Use C-h m, C-h k, and C-h b wherever you want to make the change. That will help you figure out the keymap in which you need to make the change. If Dan's suggestion didn't help then clearly that keymap is not the global map.

Setting the key binding to nil is indeed the way to unbind it. You just need to do that in the right map.

Using C-h M-k (describe-keymap), from library help-fns+.el will give you a human-readable list of the bindings in a given keymap (bound to a keymap variable, such as global-map.
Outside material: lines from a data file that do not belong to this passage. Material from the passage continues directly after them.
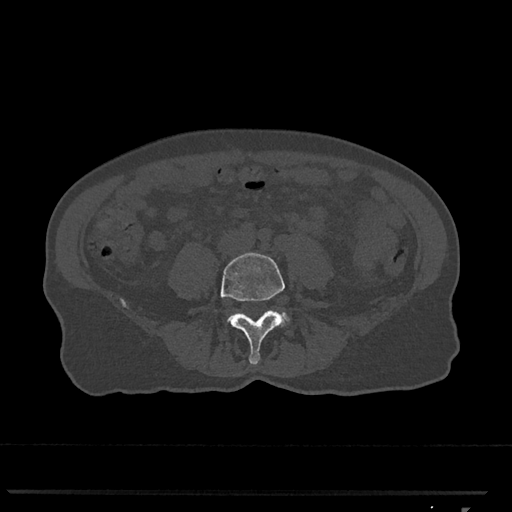
CT including the spine, one axial slice; position 200 of 793 along the scan axis; reconstruction kernel Br40s/3; bone window (W 1800 / L 400 HU); 0.5 mm slice thickness; 512 × 512 image matrix. Female patient, age 62 years. From the clinical record (not read from this slice): primary cancer: renal.
Structures marked on this image (semi-automatically segmented with operator editing):
- L4 vertebra: bounding box (x1, y1, x2, y2) in pixels: (220, 253, 285, 365)
- L5 vertebra: (227, 312, 290, 323)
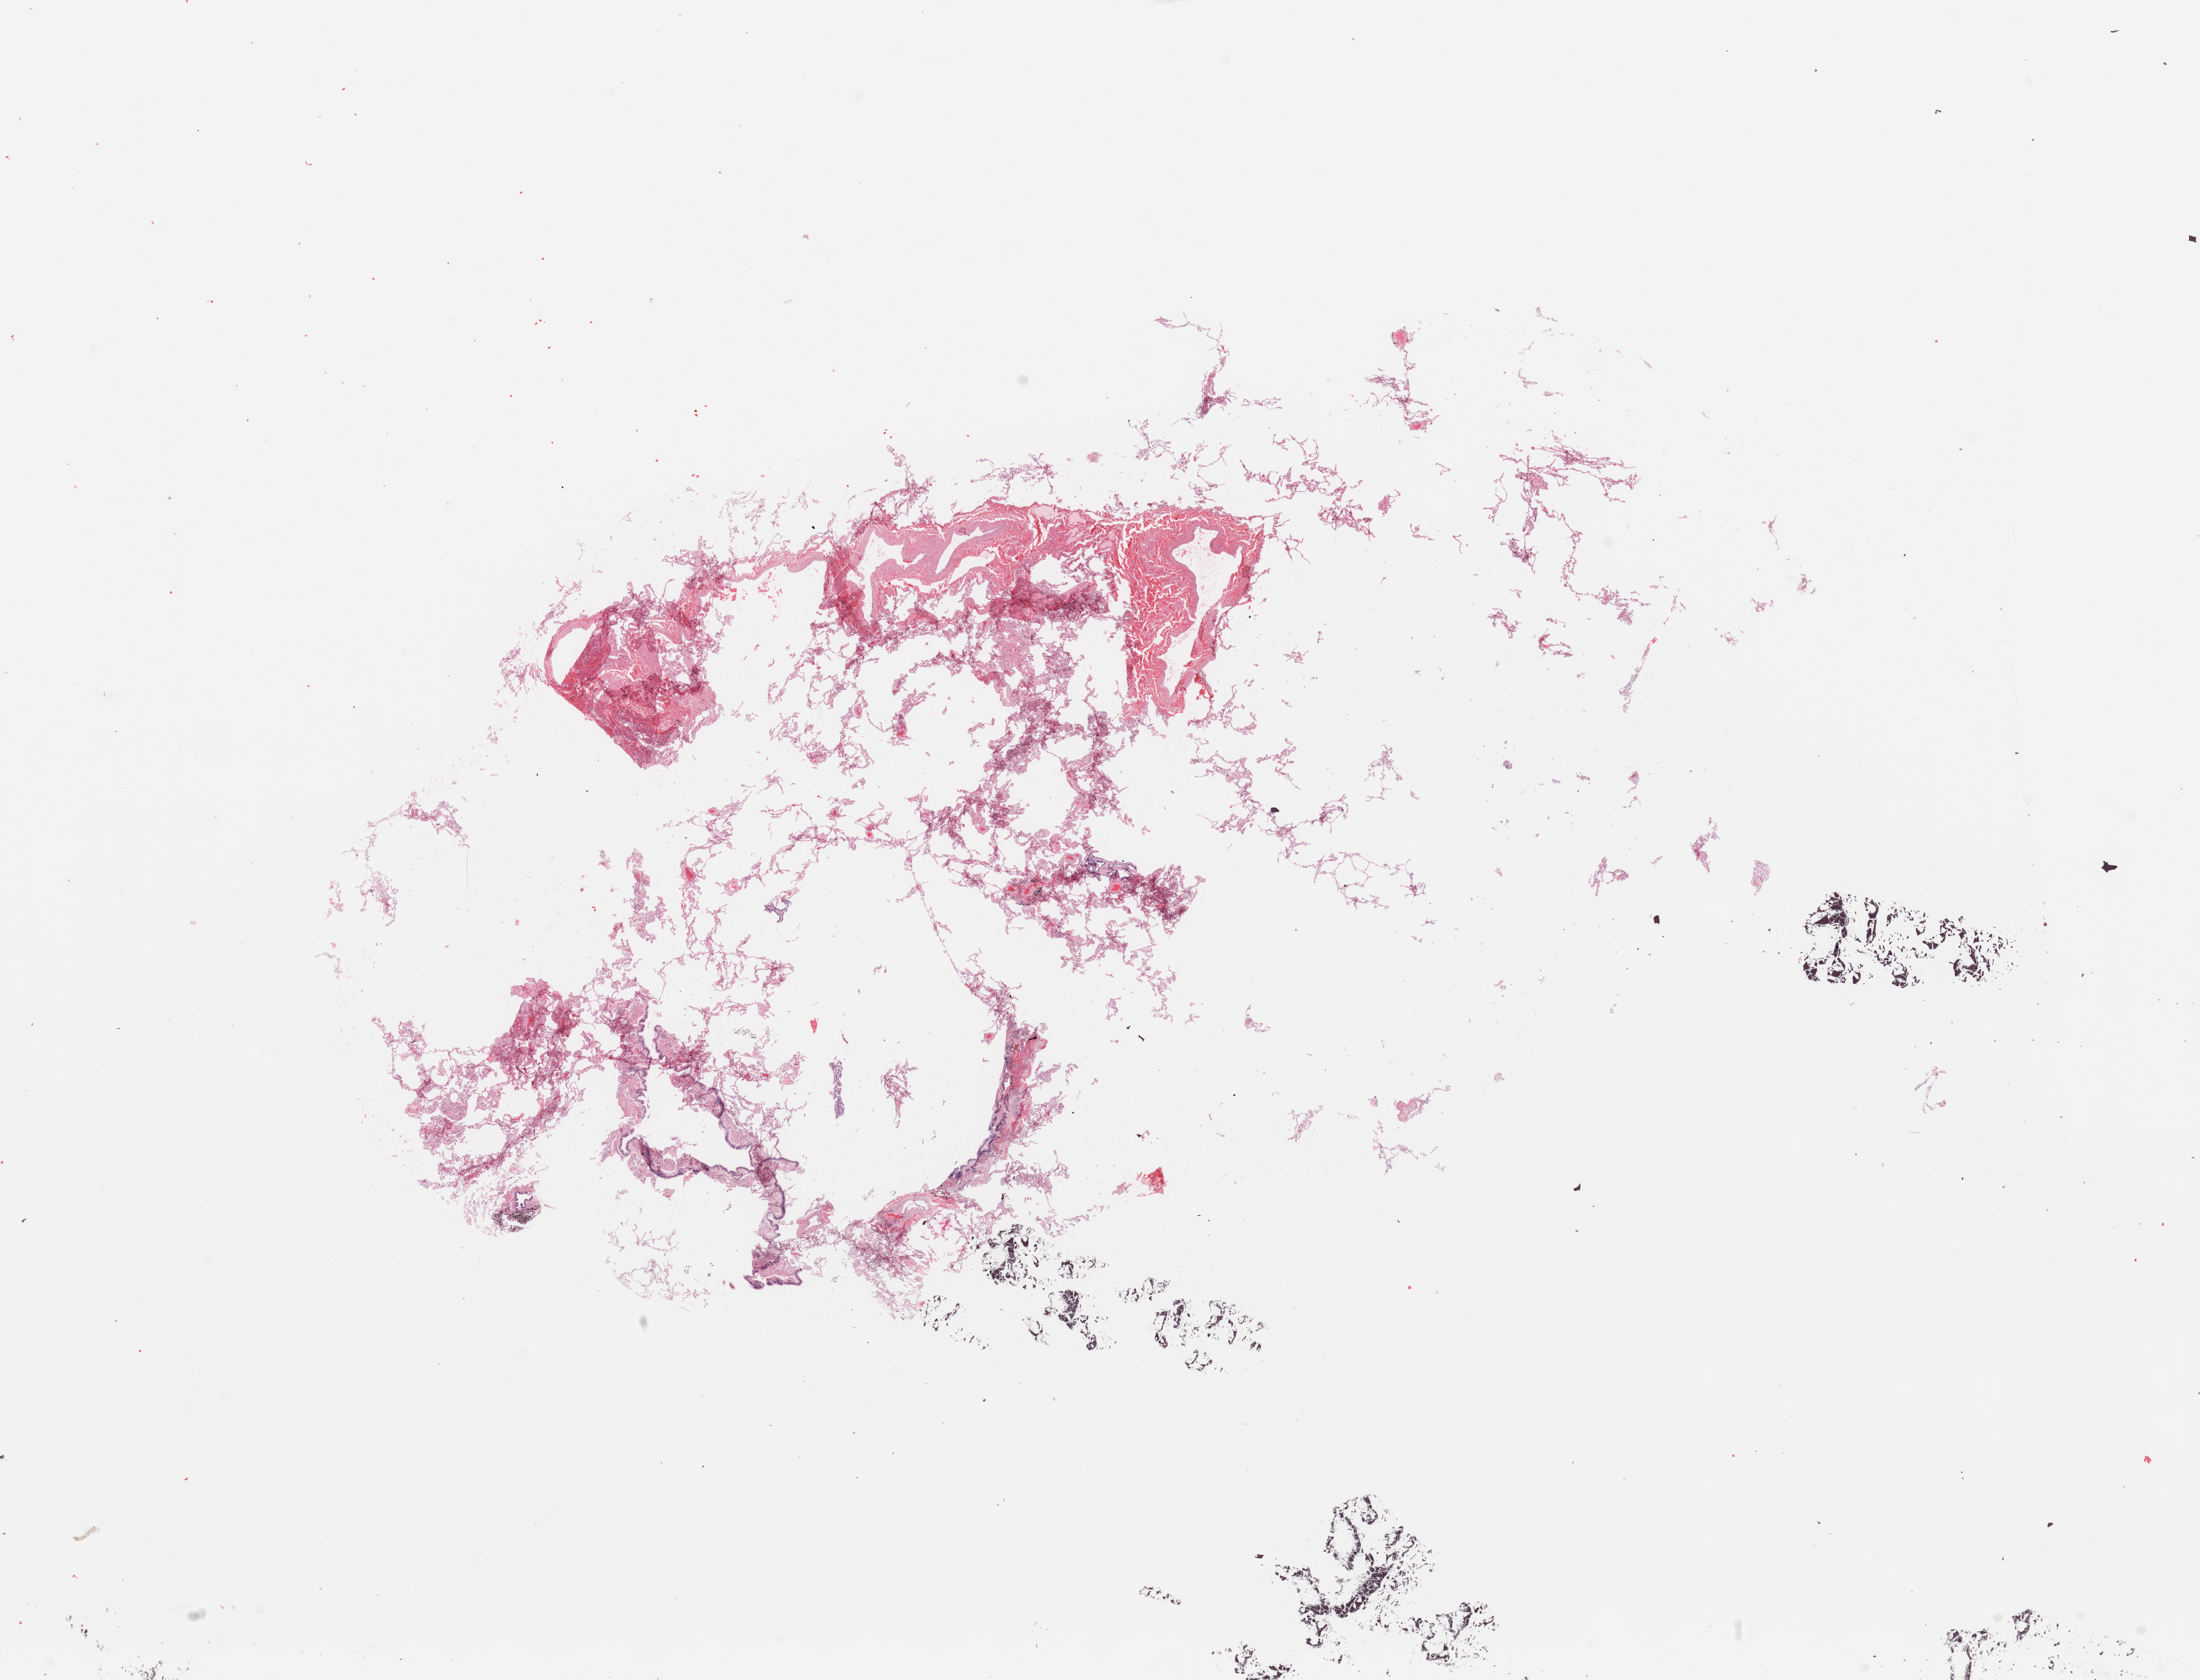
Digitized H&E tissue section (whole slide), whole scanned area (about 23.6 x 18.0 mm, slide scanned at 20x) shown as a low-resolution overview. Normal (non-tumour) tissue sample, sampled site: lung. Female, 50 y/o.
- this section: normal (non-tumour) tissue from the same patient
- patient diagnosis: Adenocarcinoma, NOS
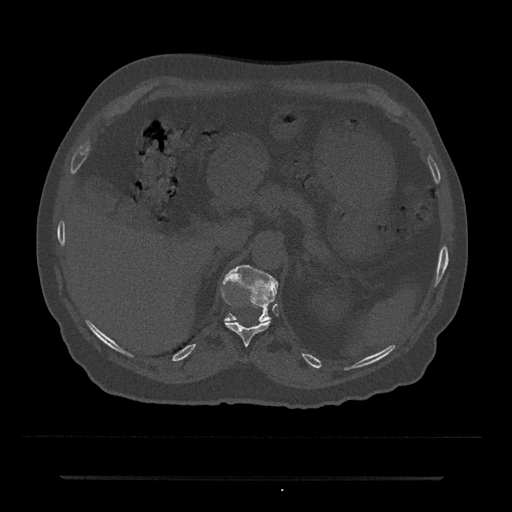
CT including the spine, one axial slice; slice 163 of 797 in the series (ordered by position); reconstruction kernel Br40s/3; 120 kVp; bone window (W 1800 / L 400 HU); 0.5 mm slice thickness; 512 × 512 image matrix, field of view 437 × 437 mm. Male patient, age 69 years. Case-level facts recorded for this patient, not image findings: primary cancer: prostate.
Structures marked on this image (semi-automatic segmentation, software-assisted and operator-edited):
- T11 vertebra: bounding box [x1, y1, x2, y2] px = [225, 321, 270, 346]
- T12 vertebra: [225, 265, 279, 322]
  • I looked through the C-h b place, I found C-e , it was in the Global Bindings category, I don't know what to do know. Commented May 13, 2015 at 22:17
  • What does C-h k tell you in the buffer in question? If it says something like C-e runs the command move-end-of-line (found in global-map) then the binding is from the global map, and (global-set-key (kbd "C-e") nil) should be sufficient. If it is not then you will need to show us more context. And be sure to start from emacs -Q (no init file) - we won't try to guess whatever might be in your init file and setup.
    – Drew
    Commented May 13, 2015 at 22:44
  • All it says is: C-e runs the command move-end-of-line, which is an interactive compiled Lisp function. It is bound to C-e, <end>. (move-end-of-line ARG) Move point to end of current line as displayed. With argument ARG not nil or 1, move forward ARG - 1 lines first. If point reaches the beginning or end of buffer, it stops there. To ignore the effects of the intangible' text or overlay property, bind inhibit-point-motion-hooks' to t. If there is an image in the current line, this function disregards newlines that are part of the text on which the image rests. Commented May 14, 2015 at 19:40
  • So Emacs says that C-e is bound to move-end-of-line. And you try M-x global-unset-key C-e and try C-h k C-e and it still tells you that it is bound to move-end-of-line. Right? Try doing that same thing after starting Emacs using emacs -Q (no init file). No doubt it will work. If so, and if it doesn't work when you load your init file (just emacs, not emacs -Q), then something in your init file is causing the problem. Recursively bisect your init file to find what that something is. You can comment out 1/2, then 3/4, 7/8 etc. of your init file using command comment-region.
    – Drew
    Commented May 14, 2015 at 20:07
  • This answer would be complete with an example for unsetting in a different map
    – mcp
    Commented Jun 5, 2021 at 14:46

You don't need to unset a key before you rebind it to something else. This should do what you want:

;; create a new prefix map
(define-prefix-command 'my-keymap)
;; bind the new keymap to C-e 
(global-set-key "\C-e" my-keymap)
;; bind the individual commands:
(define-key my-keymap "e" 'move-end-of-line)
(define-key my-keymap "r" 'end-of-buffer)

Now hitting C-e is a prefix, and C-e e calls end-of-line etc.